*** Opening MATERIAL FOR THIS EXERCISE ***

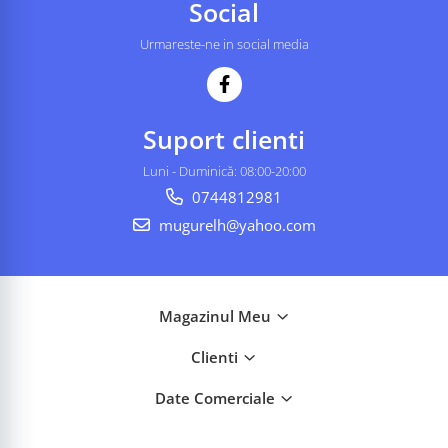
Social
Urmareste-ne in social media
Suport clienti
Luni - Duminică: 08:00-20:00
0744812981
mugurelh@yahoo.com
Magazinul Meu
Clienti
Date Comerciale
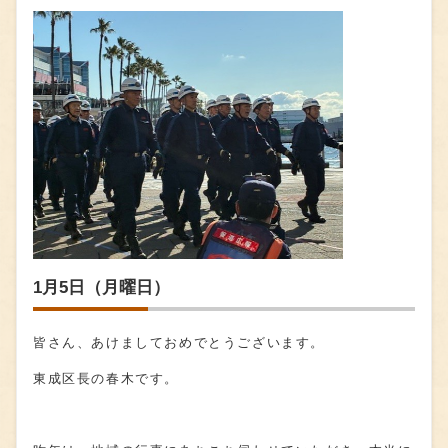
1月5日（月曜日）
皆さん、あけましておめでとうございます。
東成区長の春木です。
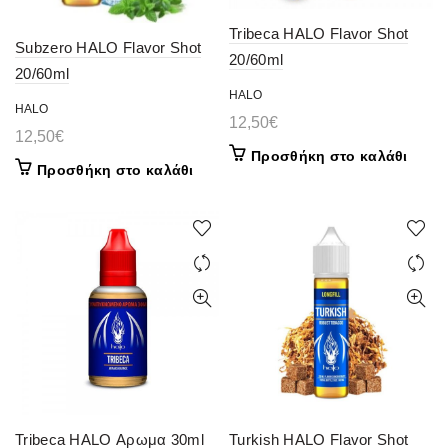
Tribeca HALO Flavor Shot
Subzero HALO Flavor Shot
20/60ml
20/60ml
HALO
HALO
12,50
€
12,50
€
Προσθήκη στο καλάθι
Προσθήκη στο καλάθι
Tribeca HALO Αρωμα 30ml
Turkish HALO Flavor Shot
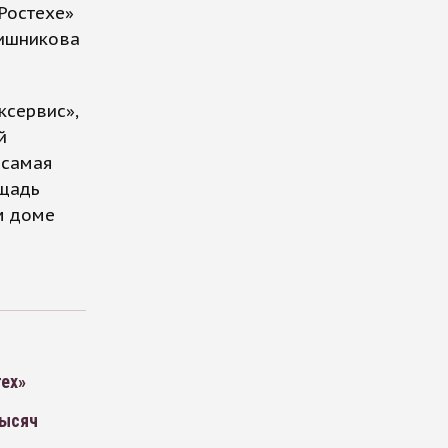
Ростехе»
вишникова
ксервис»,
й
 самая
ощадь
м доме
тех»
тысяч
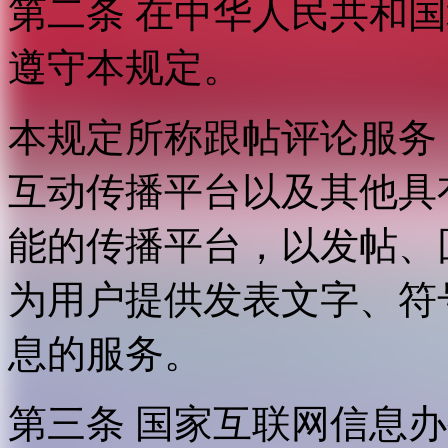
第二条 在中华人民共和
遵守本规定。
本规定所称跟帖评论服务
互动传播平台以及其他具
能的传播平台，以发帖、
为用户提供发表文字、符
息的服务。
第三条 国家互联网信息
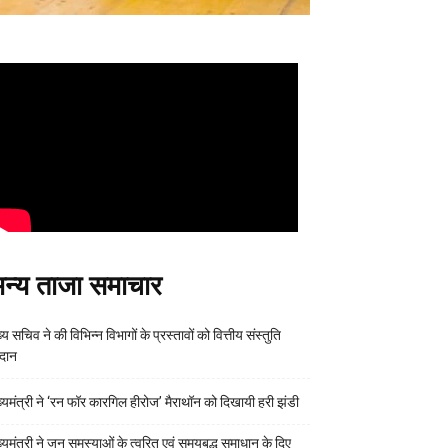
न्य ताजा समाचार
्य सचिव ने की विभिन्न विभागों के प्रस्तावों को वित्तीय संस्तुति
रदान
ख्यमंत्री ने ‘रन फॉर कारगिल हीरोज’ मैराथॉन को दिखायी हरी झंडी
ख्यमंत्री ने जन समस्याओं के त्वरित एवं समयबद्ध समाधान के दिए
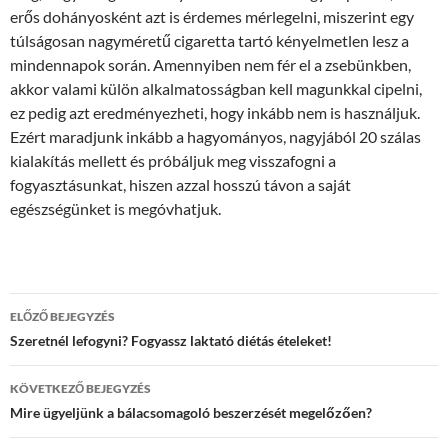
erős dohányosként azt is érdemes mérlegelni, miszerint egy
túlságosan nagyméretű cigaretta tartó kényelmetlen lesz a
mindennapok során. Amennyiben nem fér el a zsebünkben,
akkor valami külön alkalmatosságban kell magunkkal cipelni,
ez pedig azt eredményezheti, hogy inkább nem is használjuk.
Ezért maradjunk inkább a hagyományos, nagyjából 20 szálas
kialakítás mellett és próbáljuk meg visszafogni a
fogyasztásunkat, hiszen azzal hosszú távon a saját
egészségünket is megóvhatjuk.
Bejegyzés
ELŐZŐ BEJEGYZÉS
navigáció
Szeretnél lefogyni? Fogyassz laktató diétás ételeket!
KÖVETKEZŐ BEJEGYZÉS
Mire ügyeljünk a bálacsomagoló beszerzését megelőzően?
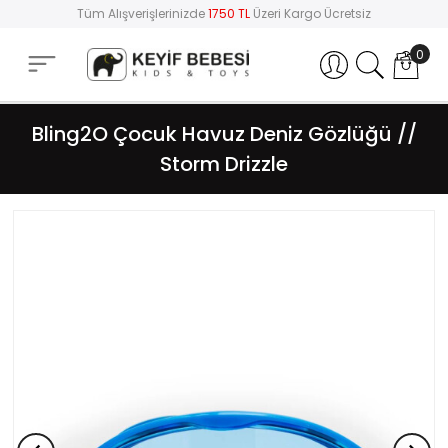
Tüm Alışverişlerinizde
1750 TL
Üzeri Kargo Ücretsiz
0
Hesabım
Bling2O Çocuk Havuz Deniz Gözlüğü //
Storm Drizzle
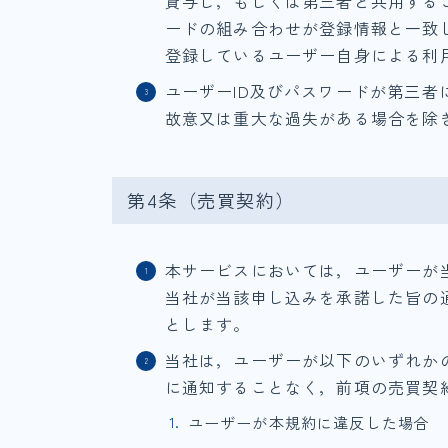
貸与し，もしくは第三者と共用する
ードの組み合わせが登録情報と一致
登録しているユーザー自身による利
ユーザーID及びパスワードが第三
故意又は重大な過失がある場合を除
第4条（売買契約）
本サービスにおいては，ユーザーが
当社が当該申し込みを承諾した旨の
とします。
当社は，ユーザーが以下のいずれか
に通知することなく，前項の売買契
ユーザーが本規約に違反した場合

*** Closing MATERIAL FOR THIS EXERCISE ***

Without any of the pictures, repeat the entries above word for word.

EXERCISE SOLUTION:
Social
Urmareste-ne in social media
Suport clienti
Luni - Duminică: 08:00-20:00
0744812981
mugurelh@yahoo.com
Magazinul Meu
Clienti
Date Comerciale
1月5日（月曜日）
皆さん、あけましておめでとうございます。
東成区長の春木です。
Tribeca HALO Flavor Shot
Subzero HALO Flavor Shot
20/60ml
20/60ml
HALO
HALO
12,50
€
12,50
€
Προσθήκη στο καλάθι
Προσθήκη στο καλάθι
Tribeca HALO Αρωμα 30ml
Turkish HALO Flavor Shot
Ростехе»
вишникова
ксервис»,
й
 самая
ощадь
м доме
тех»
тысяч
第二条 在中华人民共和
遵守本规定。
本规定所称跟帖评论服务
互动传播平台以及其他具
能的传播平台，以发帖、
为用户提供发表文字、符
息的服务。
第三条 国家互联网信息
न्य ताजा समाचार
्य सचिव ने की विभिन्न विभागों के प्रस्तावों को वित्तीय संस्तुति
रदान
ख्यमंत्री ने ‘रन फॉर कारगिल हीरोज’ मैराथॉन को दिखायी हरी झंडी
ख्यमंत्री ने जन समस्याओं के त्वरित एवं समयबद्ध समाधान के दिए
erős dohányosként azt is érdemes mérlegelni, miszerint egy
túlságosan nagyméretű cigaretta tartó kényelmetlen lesz a
mindennapok során. Amennyiben nem fér el a zsebünkben,
akkor valami külön alkalmatosságban kell magunkkal cipelni,
ez pedig azt eredményezheti, hogy inkább nem is használjuk.
Ezért maradjunk inkább a hagyományos, nagyjából 20 szálas
kialakítás mellett és próbáljuk meg visszafogni a
fogyasztásunkat, hiszen azzal hosszú távon a saját
egészségünket is megóvhatjuk.
Bejegyzés
ELŐZŐ BEJEGYZÉS
navigáció
Szeretnél lefogyni? Fogyassz laktató diétás ételeket!
KÖVETKEZŐ BEJEGYZÉS
Mire ügyeljünk a bálacsomagoló beszerzését megelőzően?
Tüm Alışverişlerinizde
1750 TL
Üzeri Kargo Ücretsiz
0
Hesabım
Bling2O Çocuk Havuz Deniz Gözlüğü //
Storm Drizzle
貸与し，もしくは第三者と共用する
ードの組み合わせが登録情報と一致
登録しているユーザー自身による利
ユーザーID及びパスワードが第三
故意又は重大な過失がある場合を除
第4条（売買契約）
本サービスにおいては，ユーザーが
当社が当該申し込みを承諾した旨の
とします。
当社は，ユーザーが以下のいずれか
に通知することなく，前項の売買契
ユーザーが本規約に違反した場合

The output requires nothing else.